### BRIEF
Copy the data exactly. Images are to be left out.

Top of PROVIDED MATERIAL

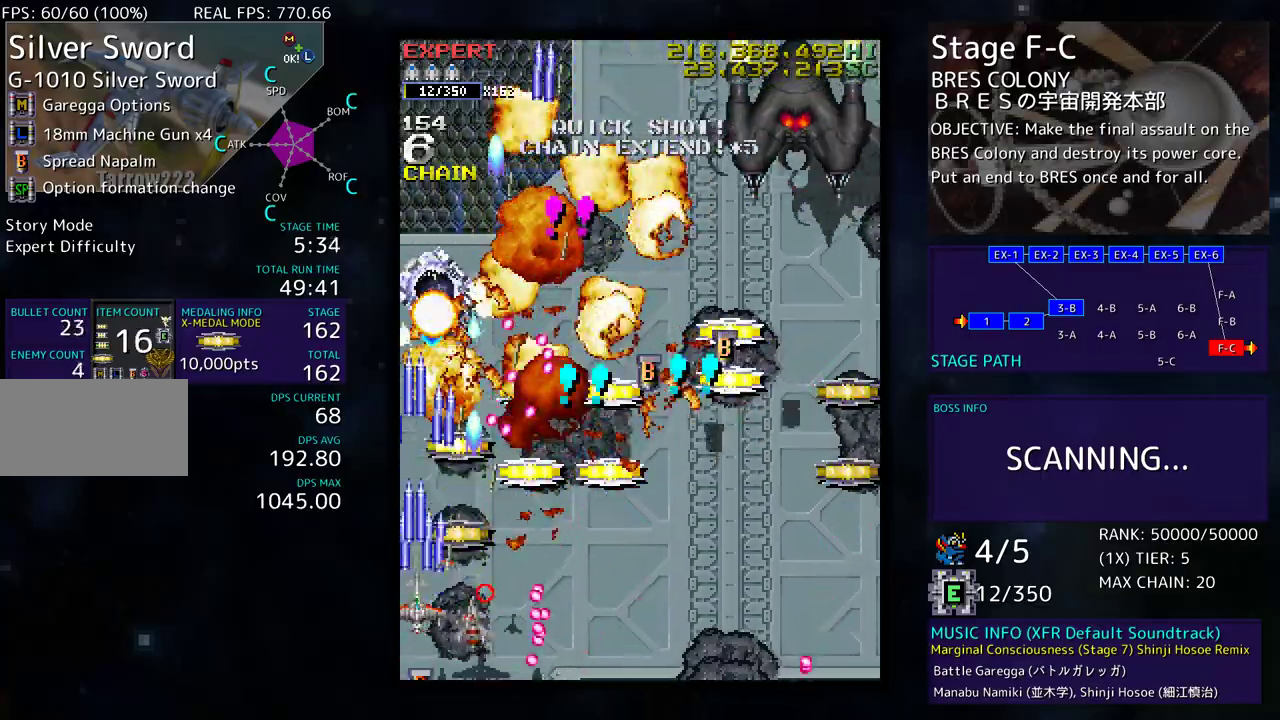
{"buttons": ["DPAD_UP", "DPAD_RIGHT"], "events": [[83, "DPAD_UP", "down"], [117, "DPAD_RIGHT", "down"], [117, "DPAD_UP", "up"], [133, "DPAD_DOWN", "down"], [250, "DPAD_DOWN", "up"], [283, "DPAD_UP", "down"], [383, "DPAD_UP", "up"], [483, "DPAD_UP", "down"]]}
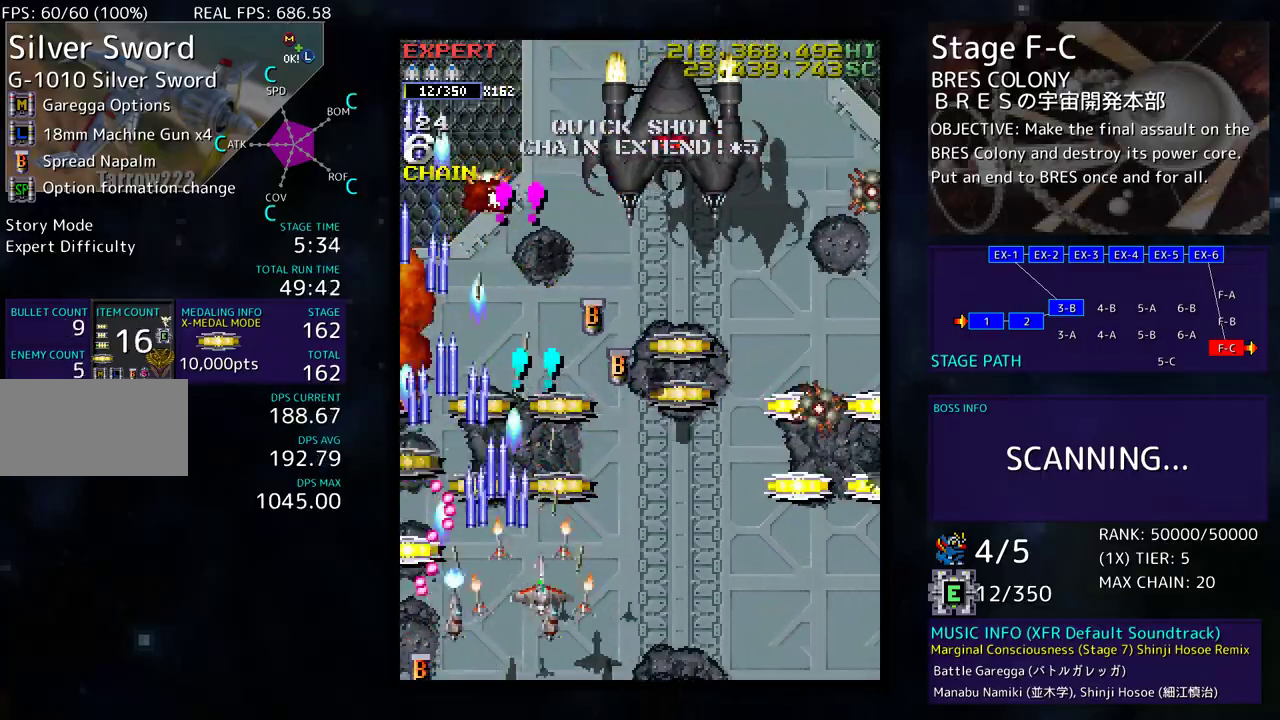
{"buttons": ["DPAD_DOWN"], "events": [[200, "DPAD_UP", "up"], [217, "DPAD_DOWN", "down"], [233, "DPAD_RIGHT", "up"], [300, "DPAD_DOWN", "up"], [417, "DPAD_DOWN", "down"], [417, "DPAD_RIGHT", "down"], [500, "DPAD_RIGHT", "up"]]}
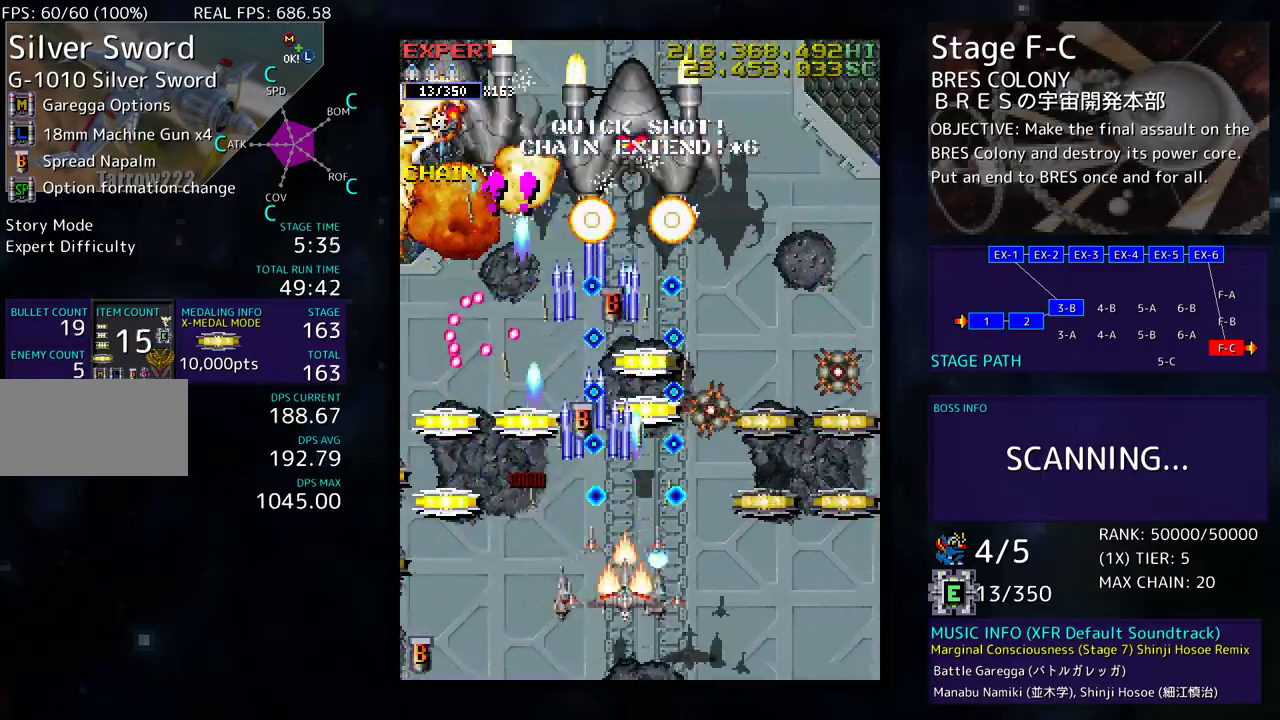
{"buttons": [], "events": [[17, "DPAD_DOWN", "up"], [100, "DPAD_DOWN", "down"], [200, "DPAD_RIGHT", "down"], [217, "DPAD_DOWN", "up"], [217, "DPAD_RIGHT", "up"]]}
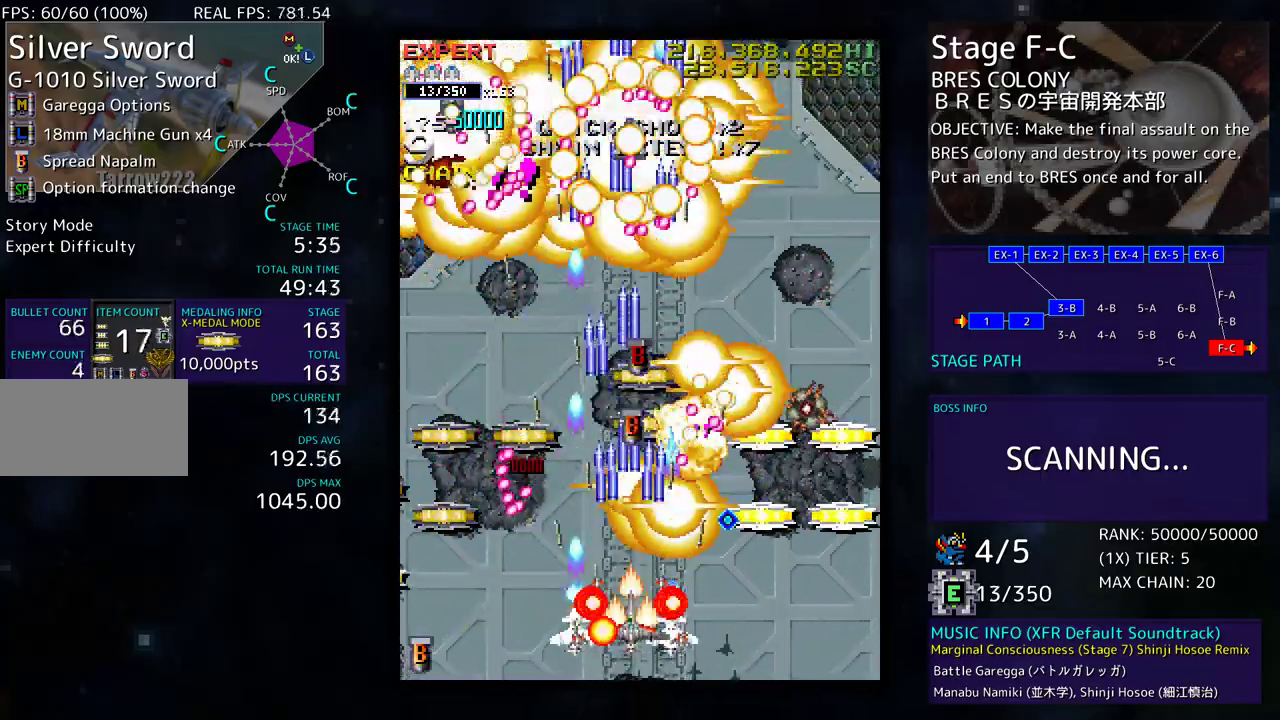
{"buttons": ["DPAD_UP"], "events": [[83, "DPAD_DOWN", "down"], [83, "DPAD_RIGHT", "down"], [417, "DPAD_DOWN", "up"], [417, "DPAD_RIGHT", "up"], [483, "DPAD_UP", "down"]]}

Bottom of PROVIDED MATERIAL

### ANSWER TO THIS PROBLEM
{"buttons": ["DPAD_UP", "DPAD_RIGHT"], "events": [[83, "DPAD_UP", "down"], [117, "DPAD_RIGHT", "down"], [117, "DPAD_UP", "up"], [133, "DPAD_DOWN", "down"], [250, "DPAD_DOWN", "up"], [283, "DPAD_UP", "down"], [383, "DPAD_UP", "up"], [483, "DPAD_UP", "down"]]}
{"buttons": ["DPAD_DOWN"], "events": [[200, "DPAD_UP", "up"], [217, "DPAD_DOWN", "down"], [233, "DPAD_RIGHT", "up"], [300, "DPAD_DOWN", "up"], [417, "DPAD_DOWN", "down"], [417, "DPAD_RIGHT", "down"], [500, "DPAD_RIGHT", "up"]]}
{"buttons": [], "events": [[17, "DPAD_DOWN", "up"], [100, "DPAD_DOWN", "down"], [200, "DPAD_RIGHT", "down"], [217, "DPAD_DOWN", "up"], [217, "DPAD_RIGHT", "up"]]}
{"buttons": ["DPAD_UP"], "events": [[83, "DPAD_DOWN", "down"], [83, "DPAD_RIGHT", "down"], [417, "DPAD_DOWN", "up"], [417, "DPAD_RIGHT", "up"], [483, "DPAD_UP", "down"]]}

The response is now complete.